梨子「でもね、ずっと飛び続ける必要はないの」

梨子「たまには木に止まって休めないといざ羽ばたこうって時に頑張れないよ?」

梨子「ずっと頑張ってきたんだもの、たまに休んでも誰も文句なんて言わないしガッカリもしない」

曜「でも…でも…」

梨子「千歌ちゃんや周りの人に弱い姿は見せたくない?」

梨子「なら…私が曜ちゃんの止まり木になるよ、だから私の前でくらい思いっきり甘えてもいいよ?」

梨子「本当の曜ちゃんを見せて…」

曜「うわぁーん!」ダキッ

梨子「よしよし」ナデナデ

曜「辛かった、頑張らなくちゃいけないと思った、弱音を吐いちゃいけないと思った…」グスッ

梨子「そんなこと無いんだよ、辛いことや悲しい事は一緒に分け合おう?」

曜「梨子ちゃん…」




ガチャッ バァーン!!

千歌「高海千歌、遅れて登場…って梨子ちゃんが曜ちゃんを泣かせてるぅ!?」

梨子「千歌ちゃん!?違うのこれは…」アタフタ

千歌「何があったか知らないけど曜ちゃん!千歌が来たからにはもう大丈夫だよ!」

梨子「違うの、話を聞いてー!」

・・・・・
・・・

あの日からよく眠れるようになった気がする。

思いっきり泣いた事、解ってくれる人がいた事、そして甘えられる場所ができた事でモヤモヤは晴れて心もスッキリした。

本当に梨子ちゃんには感謝だね。

となるとお礼の一つでもしたいけど…どうしよう、全く浮かばない。

なんて貧相な頭なんだ、トホホ。。。



ルビィ「あ、いた!」

曜「ルビィちゃん…と花丸ちゃん? また何か用?」

花丸「今度は梨子さんの苦手克服大作戦に付き合ってほしいずら」

曜「はい?」

ルビィ「梨子さんはピーマンが苦手なんだって。それでみんなで考えたんだけど、曜さんにこのメモの感じで料理してもらえば克服できるんじゃないかって梨子さんが」



なるほどなるほど、つまりは梨子ちゃんに私の手料理を食べさせるって事だね。

私がしてもらった事と比べたら大したことじゃないかもしれないけど、でもせっかくの機会だしこれをお礼として活用させていただこうかな。

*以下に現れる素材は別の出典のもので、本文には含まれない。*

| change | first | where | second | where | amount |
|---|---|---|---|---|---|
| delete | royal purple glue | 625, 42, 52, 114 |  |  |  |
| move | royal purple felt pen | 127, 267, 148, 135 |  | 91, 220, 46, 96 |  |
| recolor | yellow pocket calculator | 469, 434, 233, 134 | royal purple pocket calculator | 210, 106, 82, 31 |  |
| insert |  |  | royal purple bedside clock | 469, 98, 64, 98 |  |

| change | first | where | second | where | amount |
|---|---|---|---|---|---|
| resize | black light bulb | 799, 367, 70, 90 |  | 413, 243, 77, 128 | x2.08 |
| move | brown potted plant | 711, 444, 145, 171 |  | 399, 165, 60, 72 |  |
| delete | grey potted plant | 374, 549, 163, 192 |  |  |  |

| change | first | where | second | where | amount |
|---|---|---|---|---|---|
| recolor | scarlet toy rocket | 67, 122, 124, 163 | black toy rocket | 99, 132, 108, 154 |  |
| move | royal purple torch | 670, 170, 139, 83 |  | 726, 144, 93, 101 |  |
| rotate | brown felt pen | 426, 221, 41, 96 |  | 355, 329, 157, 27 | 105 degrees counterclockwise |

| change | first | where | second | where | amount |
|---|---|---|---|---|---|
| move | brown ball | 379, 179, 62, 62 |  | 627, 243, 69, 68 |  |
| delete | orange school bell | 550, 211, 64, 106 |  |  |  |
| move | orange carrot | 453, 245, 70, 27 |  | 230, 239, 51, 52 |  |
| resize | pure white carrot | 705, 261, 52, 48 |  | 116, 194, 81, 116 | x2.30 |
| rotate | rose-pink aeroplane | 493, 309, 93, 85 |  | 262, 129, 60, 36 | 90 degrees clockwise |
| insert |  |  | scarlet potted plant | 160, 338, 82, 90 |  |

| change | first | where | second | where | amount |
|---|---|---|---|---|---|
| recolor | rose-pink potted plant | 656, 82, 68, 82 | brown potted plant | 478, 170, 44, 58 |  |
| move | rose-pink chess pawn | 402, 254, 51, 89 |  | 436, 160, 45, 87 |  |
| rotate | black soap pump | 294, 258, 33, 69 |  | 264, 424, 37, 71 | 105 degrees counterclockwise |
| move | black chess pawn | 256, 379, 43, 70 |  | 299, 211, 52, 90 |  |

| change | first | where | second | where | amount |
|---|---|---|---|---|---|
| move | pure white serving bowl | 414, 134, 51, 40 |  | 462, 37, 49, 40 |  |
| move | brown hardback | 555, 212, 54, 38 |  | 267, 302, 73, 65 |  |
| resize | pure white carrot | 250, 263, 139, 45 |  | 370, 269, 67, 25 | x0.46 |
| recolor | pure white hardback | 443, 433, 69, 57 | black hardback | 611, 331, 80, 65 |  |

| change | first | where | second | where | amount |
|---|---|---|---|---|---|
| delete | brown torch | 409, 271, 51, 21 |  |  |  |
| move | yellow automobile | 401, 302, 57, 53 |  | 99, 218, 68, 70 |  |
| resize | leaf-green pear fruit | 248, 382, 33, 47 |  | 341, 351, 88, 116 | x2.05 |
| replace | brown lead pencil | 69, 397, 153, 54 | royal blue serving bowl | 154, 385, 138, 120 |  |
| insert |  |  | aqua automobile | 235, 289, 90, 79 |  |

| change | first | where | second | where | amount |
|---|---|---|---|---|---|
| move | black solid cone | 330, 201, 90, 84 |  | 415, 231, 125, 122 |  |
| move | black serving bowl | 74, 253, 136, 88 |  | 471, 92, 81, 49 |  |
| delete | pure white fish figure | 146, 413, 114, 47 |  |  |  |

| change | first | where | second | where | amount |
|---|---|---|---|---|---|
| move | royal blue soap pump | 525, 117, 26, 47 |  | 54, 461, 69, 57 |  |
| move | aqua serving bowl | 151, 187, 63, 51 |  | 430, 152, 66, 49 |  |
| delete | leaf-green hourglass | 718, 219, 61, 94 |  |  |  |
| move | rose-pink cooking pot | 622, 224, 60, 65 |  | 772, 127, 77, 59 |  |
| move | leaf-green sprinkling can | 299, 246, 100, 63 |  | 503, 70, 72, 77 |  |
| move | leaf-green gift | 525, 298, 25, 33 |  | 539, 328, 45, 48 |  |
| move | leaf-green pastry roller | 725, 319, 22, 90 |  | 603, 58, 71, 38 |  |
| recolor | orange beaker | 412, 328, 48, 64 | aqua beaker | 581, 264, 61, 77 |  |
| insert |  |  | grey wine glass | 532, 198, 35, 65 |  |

それに梨子ちゃんもピーマンを食べられるようになれば一石二鳥だね!

待っててね梨子ちゃん、感謝の気持ちを込めて一生懸命作るからね!



曜「了解であります!それでは家庭科室へ、全速前進…ヨーソロー!」







おしまい

この話を経て…
花丸「苦手を克服するずら!」
花丸「苦手を克服するずら!」 - SSまとめ速報
(http://ex14.vip2ch.com/test/read.cgi/news4ssnip/1488467859/)
…につながる感じです。


周りから良い評価をしてもらえるのは嬉しいけど過剰に評価されると逆につらいよね、って話でした。